For the week, the S&P 500 added 1.6%, the NASDAQ gained 1.8% and the Dow rose 1.6%. It was fourth week in a row of gains for the major benchmarks after a stumble to start 2024.

Shares of Meta popped more than 21% after the social-media giant’s quarterly results topped analysts’ expectations. The Facebook-parent also announced it will pay a quarterly dividend for the first time, and it authorized a $50 billion share buyback program. Amazon shares jumped 7% on fourth-quarter beats.
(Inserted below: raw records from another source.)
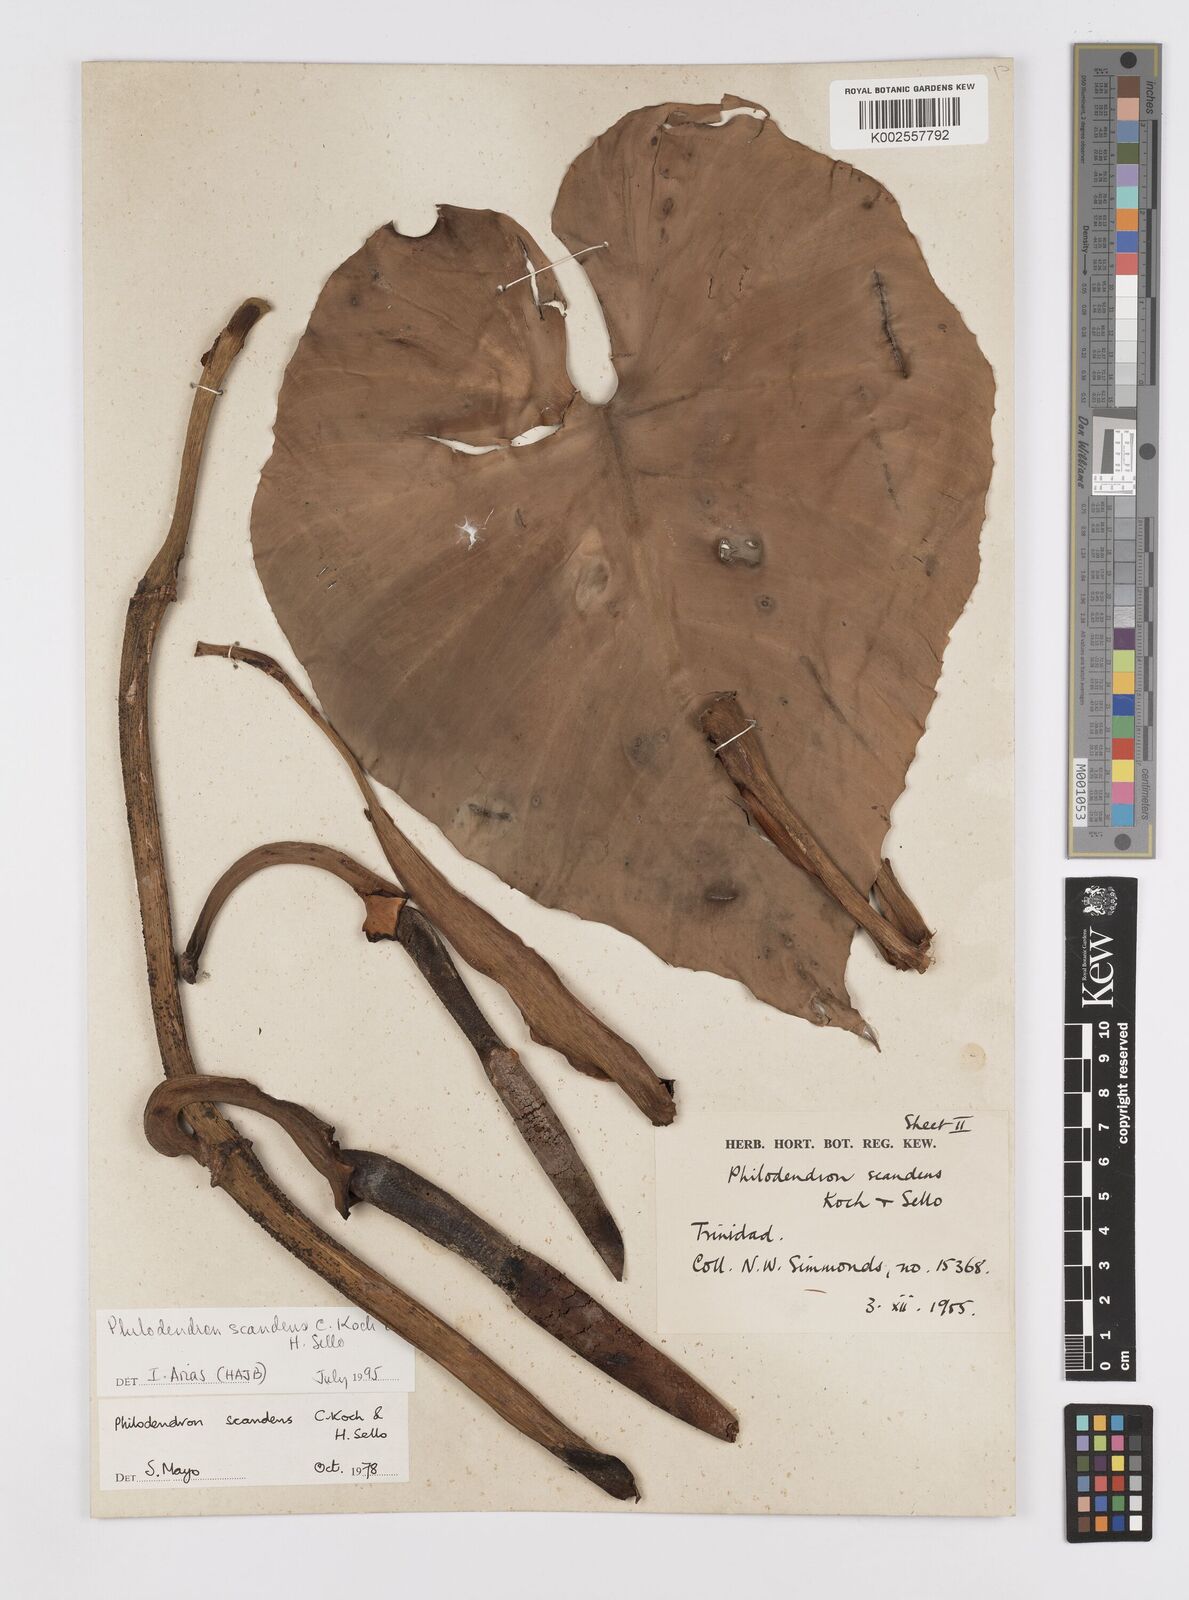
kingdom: Plantae
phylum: Tracheophyta
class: Liliopsida
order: Alismatales
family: Araceae
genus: Philodendron
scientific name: Philodendron hederaceum
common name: Vilevine
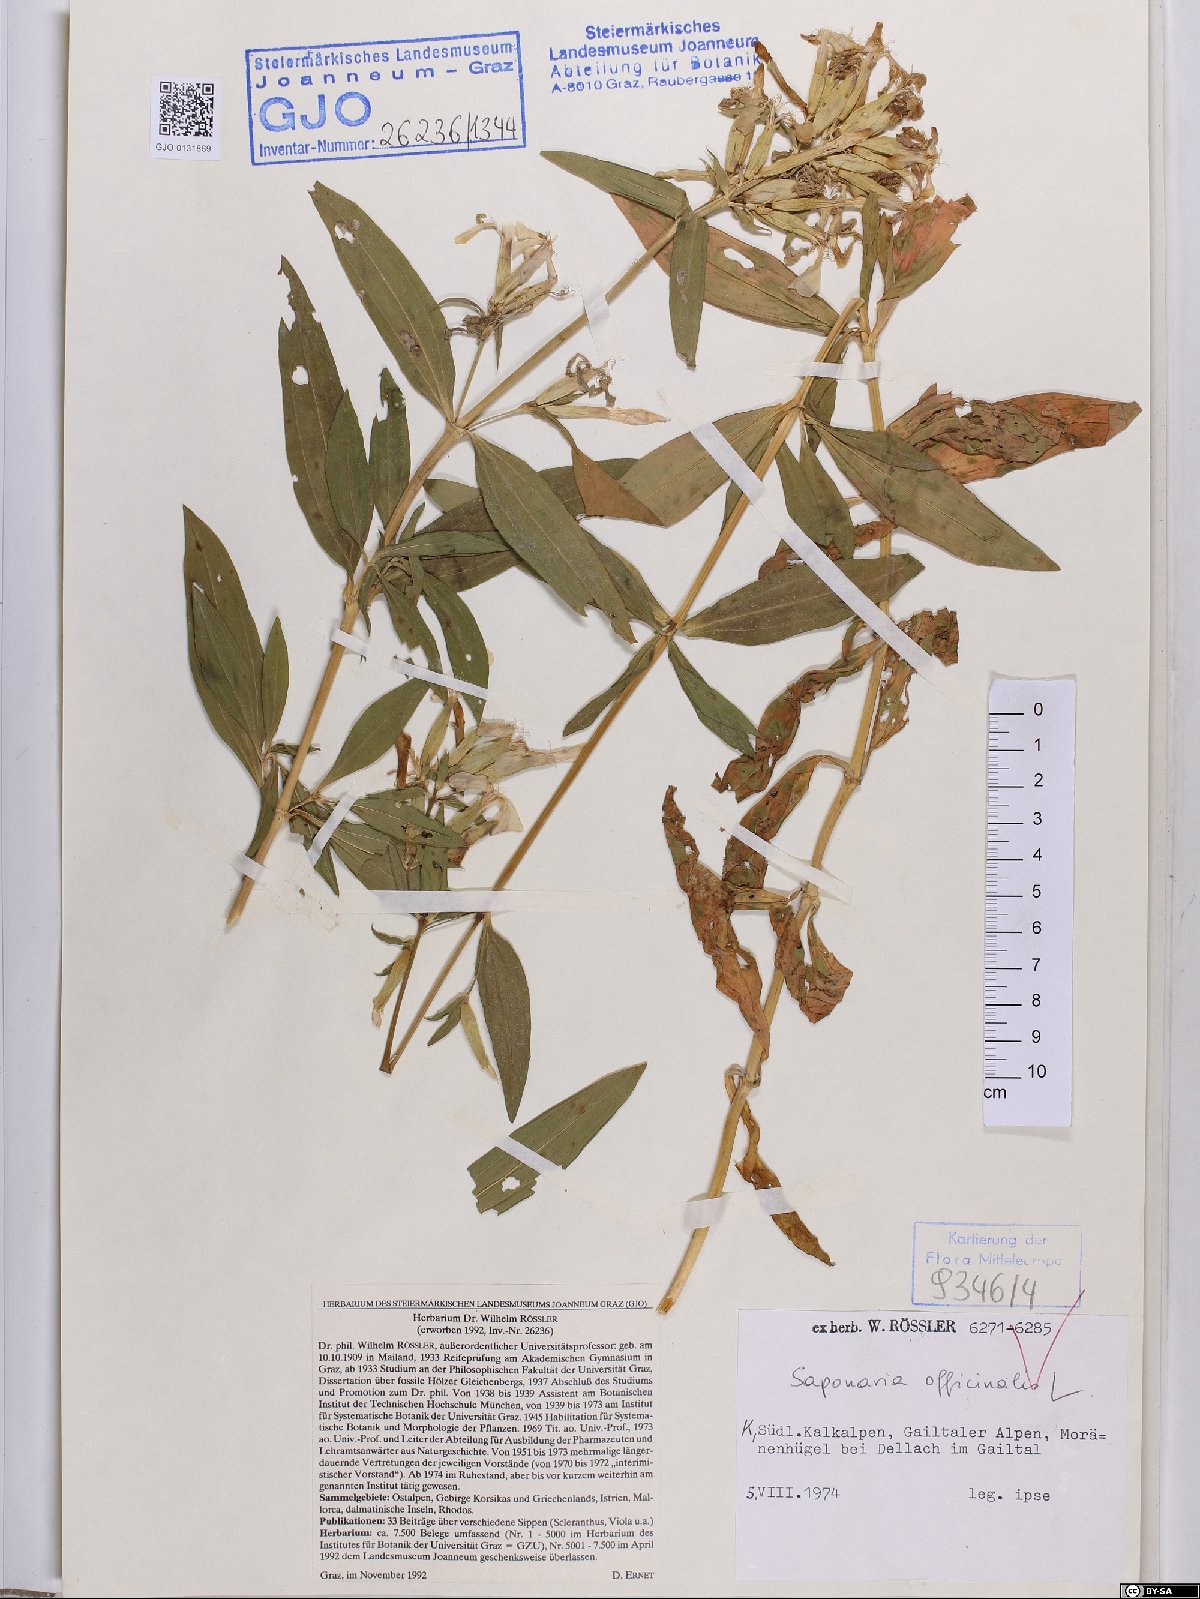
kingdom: Plantae
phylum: Tracheophyta
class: Magnoliopsida
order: Caryophyllales
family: Caryophyllaceae
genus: Saponaria
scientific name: Saponaria officinalis
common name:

Along with surging rates, the market also shook off tepid Apple results. The shares sat out the Friday rally and closed essentially flat after the iPhone juggernaut posted a 13% sales decline in China.

The rise in tech stocks helped shift investor focus from a scorching jobs report earlier on Friday. The government reported the U.S. economy added 353,000 jobs in January, well above the Dow Jones estimate of 185,000.

The moves follow a rebound session on Wall Street. The major averages gained around 1% each, a day after selling off on the back of the Federal Reserve signaling that a March rate cut was unlikely.

The report also included inflationary data in the form of greater-than-expected wage growth. Wages expanded by 4.5% year over year, more than a 4.1% forecast. This comes after Fed Chair Jerome Powell signaled this week that a March rate cut was unlikely.

Prices for the 10-year Treasury faded, hiking yields to 4.02% from Thursday’s 3.88%. Treasury prices and yields move in opposite directions.

Oil prices lost $1.68 to $72.14 U.S. a barrel.

Gold prices handed back $17.20 to $2,053.90.